In March 2024, Perkins Coie announced the closure of its office in Shanghai, China. Later in September, the firm confirmed that it had commenced the process of closing its Beijing office and would shift its strategic focus in China to Shenzhen. However, days later, Loeb & Loeb announced that it would acquire Perkins Coie's IP firm, which was established in 2019 in Shenzhen, as well as Perkins Coie's Beijing team of 17 lawyers.

In May 2024, the firm announced the launch of a London office with a technology-focused corporate practice. The London office is led by corporate lawyer Ian Bagshaw.

In September 2025, the firm fired a lawyer over a social media post that criticized Charlie Kirk.

In November 2025, Perkins Coie and Ashurst LLP announced a merger to form Ashurst Perkins Coie. The following April, the partners of both firms voted in support of the merger, which was completed in June 2026.

== Perkins Coie's Political Law Practice ==
Perkins Coie's Political Law Practice was founded by attorney Bob Bauer in 1980. The practice's clients primarily include major corporations, Democratic candidates and elected officials, and other left leaning organizations.

For the 2016 United States presidential election, the practice successfully brought several lawsuits against what they asserted were restrictive state voting laws that unduly targeted minority voters. These efforts were funded by the Democratic Party as well as $5 million provided by billionaire George Soros. The practice received criticism from some civil rights groups because the firm brought lawsuits primarily in jurisdictions that would help the Democratic Party. The NAACP, for example, felt that the battle for voting rights might then be "dismissed as partisan".

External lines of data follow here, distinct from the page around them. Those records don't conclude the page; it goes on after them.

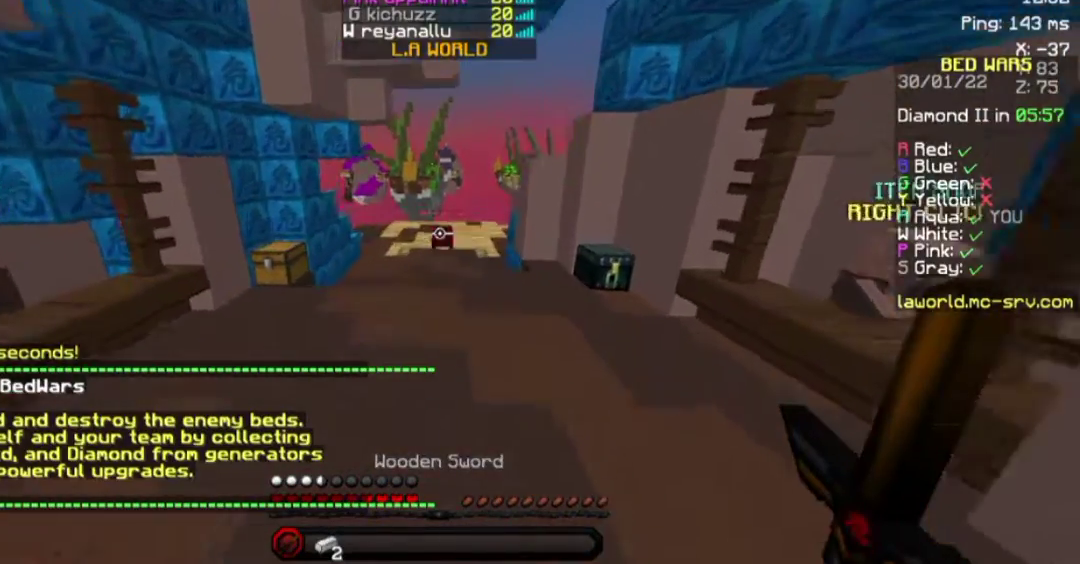
{"keys": ["space", "w"], "mouse": [], "events": []}
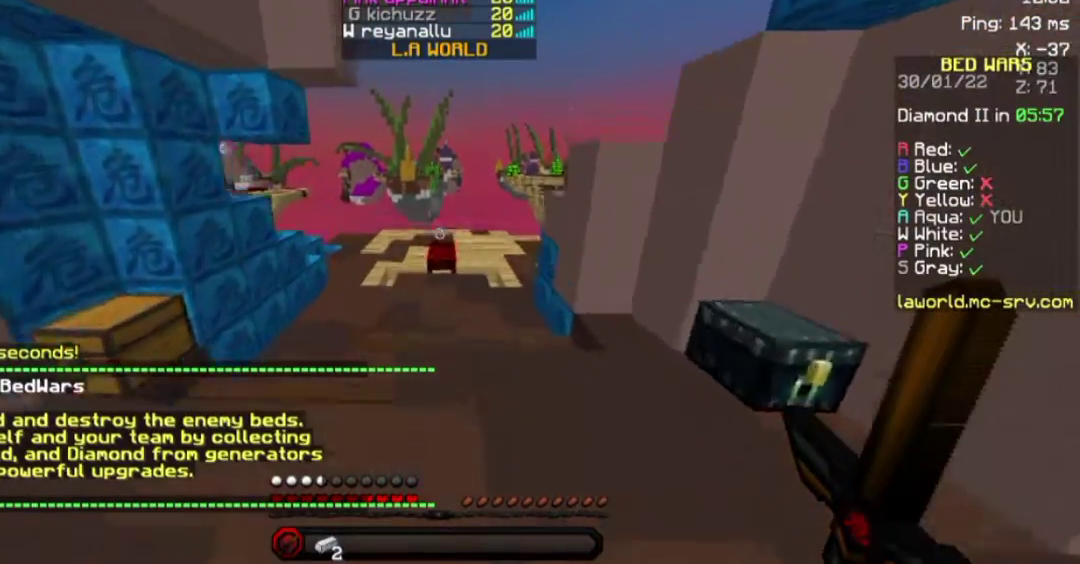
{"keys": ["space", "w"], "mouse": [], "events": []}
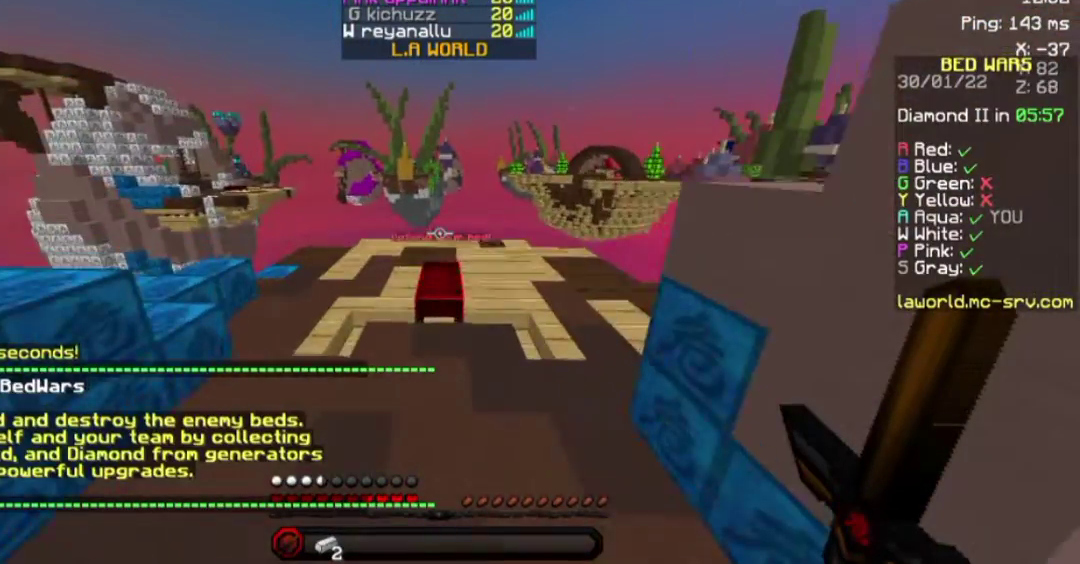
{"keys": ["w"], "mouse": [], "events": [[250, "space", "up"]]}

The Political Law Practice, led by attorney Marc Elias at the time, was hired in 2015 as counsel for the presidential campaign of Hillary Clinton. During the campaign, the Clinton campaign and the Democratic National Committee (DNC) paid Perkins Coie $5.6 million and $3.6 million respectively. Later, the DNC and Clinton campaign treasurers reported they paid Perkins Coie a total of $12.4 million for legal and compliance services during the 2016 campaign.

As part of its representation of the Clinton campaign and the DNC, Perkins Coie retained the intelligence firm Fusion GPS for opposition research services. Those services began in April 2016 and concluded before the 2016 U.S. presidential election in early November. According to Fusion GPS, Perkins Coie paid them $1.02 million in fees and expenses for those services. Fusion GPS later hired Christopher Steele and his Orbis Business Intelligence, paying them $168,000 to produce the Steele dossier. Although Perkins Coie did not hire Steele or Orbis, it indirectly funded the dossier, described by BBC correspondent Paul Wood as the "first to warn that Russia was mounting a covert operation to elect Donald Trump". It described attempts by Russia to promote the presidential campaign of Donald Trump.

On October 24, 2017, Perkins Coie released Fusion GPS from its client confidentiality obligation. The FEC conducted an investigation into misreported 2016 payments to Perkins Coie and levied a fine of more than $100,000, jointly paid by the DNC and the Clinton campaign.

Following the 2020 presidential election, the Political Law Practice handled the responses to dozens of lawsuits filed by the Donald Trump campaign, in which Trump sought to overturn Joe Biden's win. Out of 65 such court cases, Perkins Coie prevailed in 64. The firm was said to have billed the DNC and Biden campaign over $20 million during the election.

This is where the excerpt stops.